═══ DATASET EXTRACT
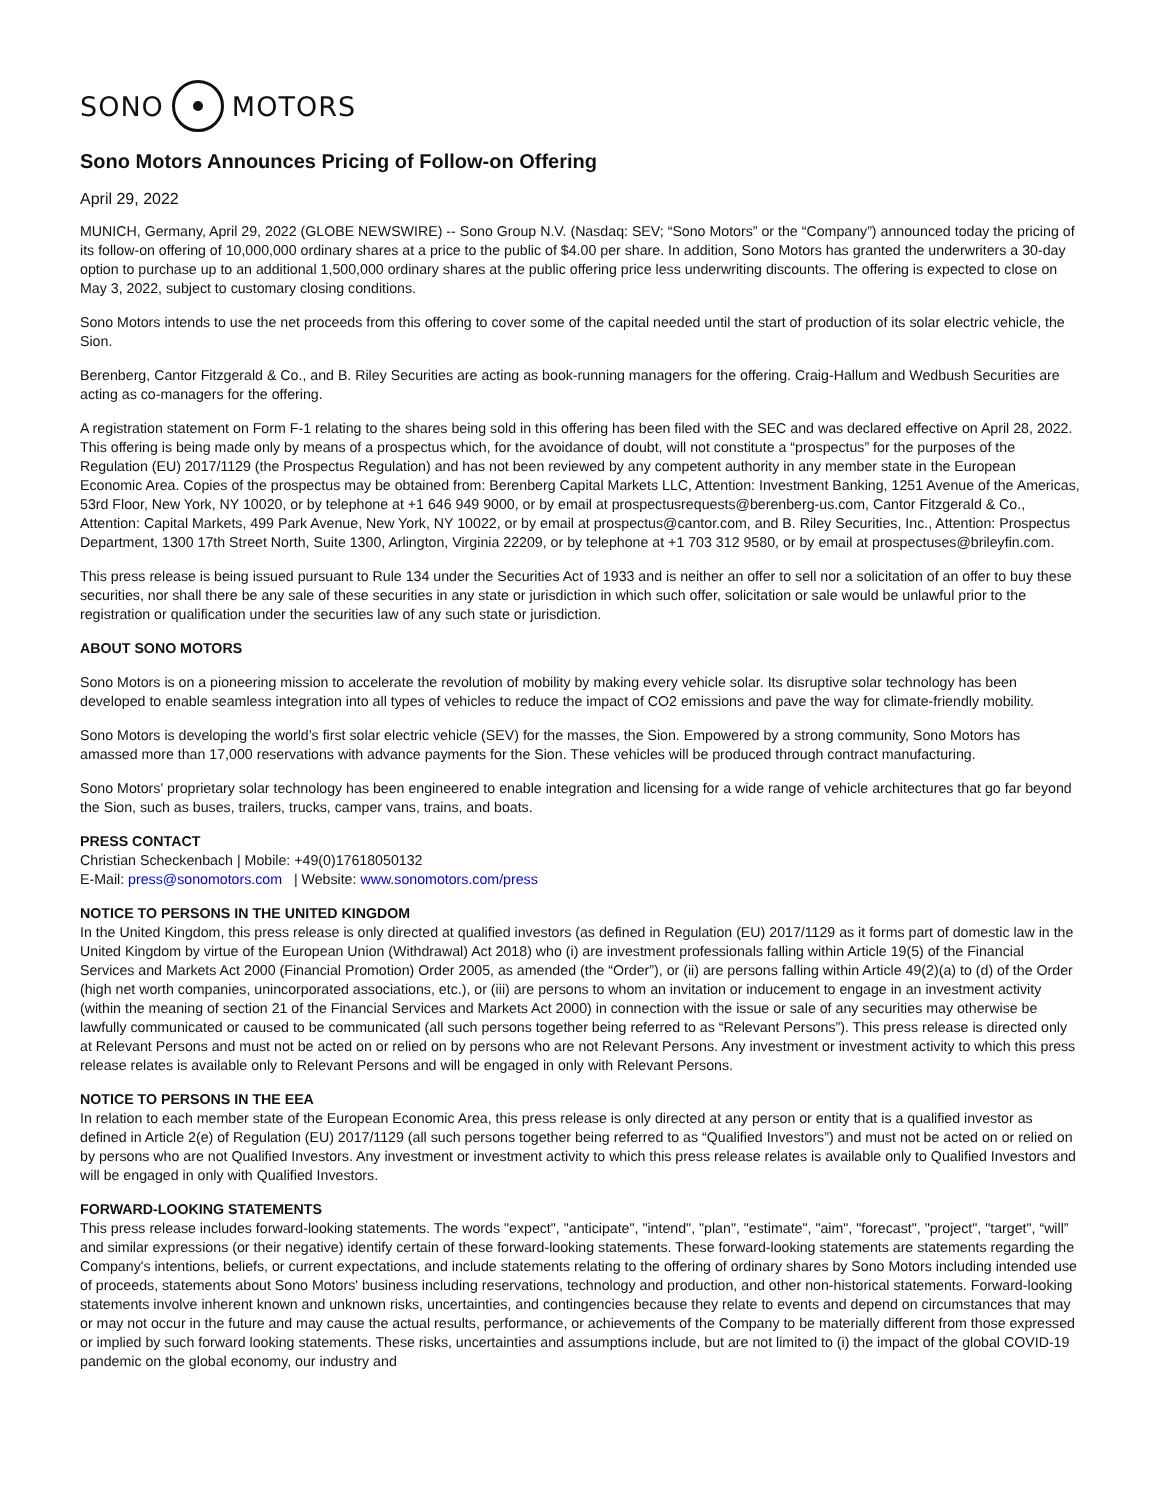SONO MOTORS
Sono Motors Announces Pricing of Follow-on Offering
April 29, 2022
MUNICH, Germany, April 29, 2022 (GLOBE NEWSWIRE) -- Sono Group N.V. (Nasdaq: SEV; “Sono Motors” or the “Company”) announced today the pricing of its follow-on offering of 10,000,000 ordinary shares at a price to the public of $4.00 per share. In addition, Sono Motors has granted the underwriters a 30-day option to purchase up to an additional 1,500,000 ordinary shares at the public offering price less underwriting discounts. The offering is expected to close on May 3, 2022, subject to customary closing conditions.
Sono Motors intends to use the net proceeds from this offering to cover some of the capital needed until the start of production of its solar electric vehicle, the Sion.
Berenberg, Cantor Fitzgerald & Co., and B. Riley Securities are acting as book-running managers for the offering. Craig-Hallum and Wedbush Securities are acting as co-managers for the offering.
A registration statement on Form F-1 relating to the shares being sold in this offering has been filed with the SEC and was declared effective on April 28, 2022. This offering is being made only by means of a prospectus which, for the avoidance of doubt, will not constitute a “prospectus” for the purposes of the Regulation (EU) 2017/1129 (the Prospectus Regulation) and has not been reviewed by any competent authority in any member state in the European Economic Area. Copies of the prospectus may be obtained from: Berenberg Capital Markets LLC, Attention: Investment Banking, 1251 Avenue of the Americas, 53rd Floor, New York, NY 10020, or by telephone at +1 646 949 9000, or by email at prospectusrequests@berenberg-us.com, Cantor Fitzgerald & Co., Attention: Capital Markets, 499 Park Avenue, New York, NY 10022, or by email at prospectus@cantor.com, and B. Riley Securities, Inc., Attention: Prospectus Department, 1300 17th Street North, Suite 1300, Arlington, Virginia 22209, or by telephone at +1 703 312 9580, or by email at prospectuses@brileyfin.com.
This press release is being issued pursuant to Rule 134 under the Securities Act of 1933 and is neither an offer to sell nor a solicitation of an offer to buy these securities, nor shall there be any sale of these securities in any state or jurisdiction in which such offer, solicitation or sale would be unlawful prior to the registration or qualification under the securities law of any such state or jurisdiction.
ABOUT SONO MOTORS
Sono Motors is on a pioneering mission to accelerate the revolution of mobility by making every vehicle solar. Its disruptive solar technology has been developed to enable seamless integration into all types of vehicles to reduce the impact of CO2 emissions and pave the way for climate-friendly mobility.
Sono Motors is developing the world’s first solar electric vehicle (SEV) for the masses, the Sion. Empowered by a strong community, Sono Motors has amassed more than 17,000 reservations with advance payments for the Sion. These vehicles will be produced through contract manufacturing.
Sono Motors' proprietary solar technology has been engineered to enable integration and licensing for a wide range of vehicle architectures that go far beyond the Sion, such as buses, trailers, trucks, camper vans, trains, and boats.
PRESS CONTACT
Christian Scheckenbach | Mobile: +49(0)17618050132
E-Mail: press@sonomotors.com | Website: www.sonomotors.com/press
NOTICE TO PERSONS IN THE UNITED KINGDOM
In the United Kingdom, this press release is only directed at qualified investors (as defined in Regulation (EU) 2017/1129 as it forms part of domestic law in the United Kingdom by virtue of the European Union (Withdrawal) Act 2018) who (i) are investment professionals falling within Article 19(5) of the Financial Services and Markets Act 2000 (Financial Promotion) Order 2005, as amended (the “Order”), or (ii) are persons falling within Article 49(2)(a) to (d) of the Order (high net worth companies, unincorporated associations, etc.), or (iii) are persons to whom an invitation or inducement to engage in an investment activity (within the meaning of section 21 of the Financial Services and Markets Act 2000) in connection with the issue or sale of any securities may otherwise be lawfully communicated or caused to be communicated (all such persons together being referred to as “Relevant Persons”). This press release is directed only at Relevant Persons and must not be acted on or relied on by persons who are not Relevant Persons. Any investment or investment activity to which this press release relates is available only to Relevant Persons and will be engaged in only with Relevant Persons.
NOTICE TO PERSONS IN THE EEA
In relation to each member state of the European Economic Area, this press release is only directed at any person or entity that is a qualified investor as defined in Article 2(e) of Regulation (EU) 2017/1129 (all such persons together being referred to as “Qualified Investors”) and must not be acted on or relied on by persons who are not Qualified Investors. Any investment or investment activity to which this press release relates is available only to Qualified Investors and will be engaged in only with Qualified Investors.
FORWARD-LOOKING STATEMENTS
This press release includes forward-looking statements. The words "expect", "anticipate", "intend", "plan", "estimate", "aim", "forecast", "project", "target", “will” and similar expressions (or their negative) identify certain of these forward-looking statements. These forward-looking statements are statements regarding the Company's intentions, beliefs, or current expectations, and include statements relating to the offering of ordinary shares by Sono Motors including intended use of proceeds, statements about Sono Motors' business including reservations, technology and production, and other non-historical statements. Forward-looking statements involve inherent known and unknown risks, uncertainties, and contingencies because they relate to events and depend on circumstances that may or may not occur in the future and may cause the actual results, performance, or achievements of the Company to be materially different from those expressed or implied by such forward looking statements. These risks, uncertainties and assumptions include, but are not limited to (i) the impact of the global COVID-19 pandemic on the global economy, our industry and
══════
═══ DATASET EXTRACT
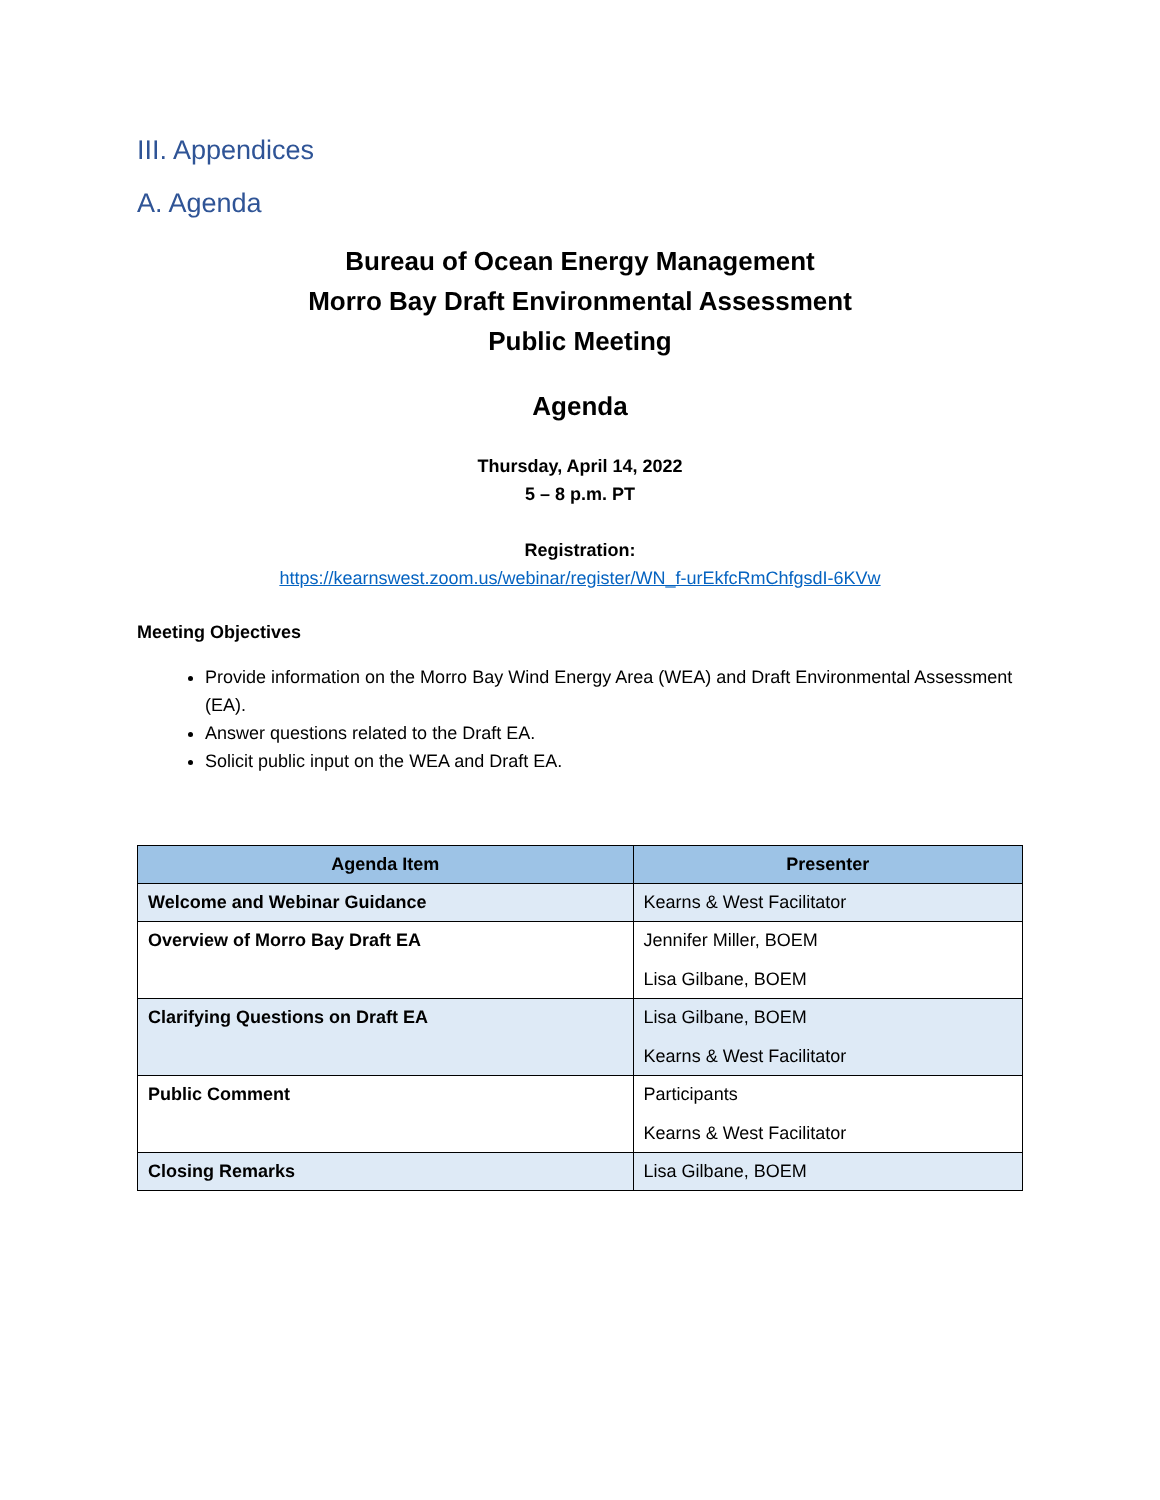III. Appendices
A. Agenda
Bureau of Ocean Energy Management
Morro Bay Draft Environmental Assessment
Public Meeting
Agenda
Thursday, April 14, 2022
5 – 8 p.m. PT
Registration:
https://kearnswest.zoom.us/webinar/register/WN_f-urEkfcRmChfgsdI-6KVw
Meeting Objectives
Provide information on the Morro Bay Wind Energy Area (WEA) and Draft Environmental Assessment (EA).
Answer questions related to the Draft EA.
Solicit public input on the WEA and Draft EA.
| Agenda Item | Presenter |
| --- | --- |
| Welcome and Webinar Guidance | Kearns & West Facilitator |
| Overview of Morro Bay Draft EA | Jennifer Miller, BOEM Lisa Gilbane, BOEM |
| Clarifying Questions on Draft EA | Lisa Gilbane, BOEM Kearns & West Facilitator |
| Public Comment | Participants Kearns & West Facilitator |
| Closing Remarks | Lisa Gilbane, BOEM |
══════
● WHAT IS REQUIRED:
Each line of the entries above that has the word "NOTICE" is to be copied.

● RESPONSE TO THIS TASK:
NOTICE TO PERSONS IN THE UNITED KINGDOM
NOTICE TO PERSONS IN THE EEA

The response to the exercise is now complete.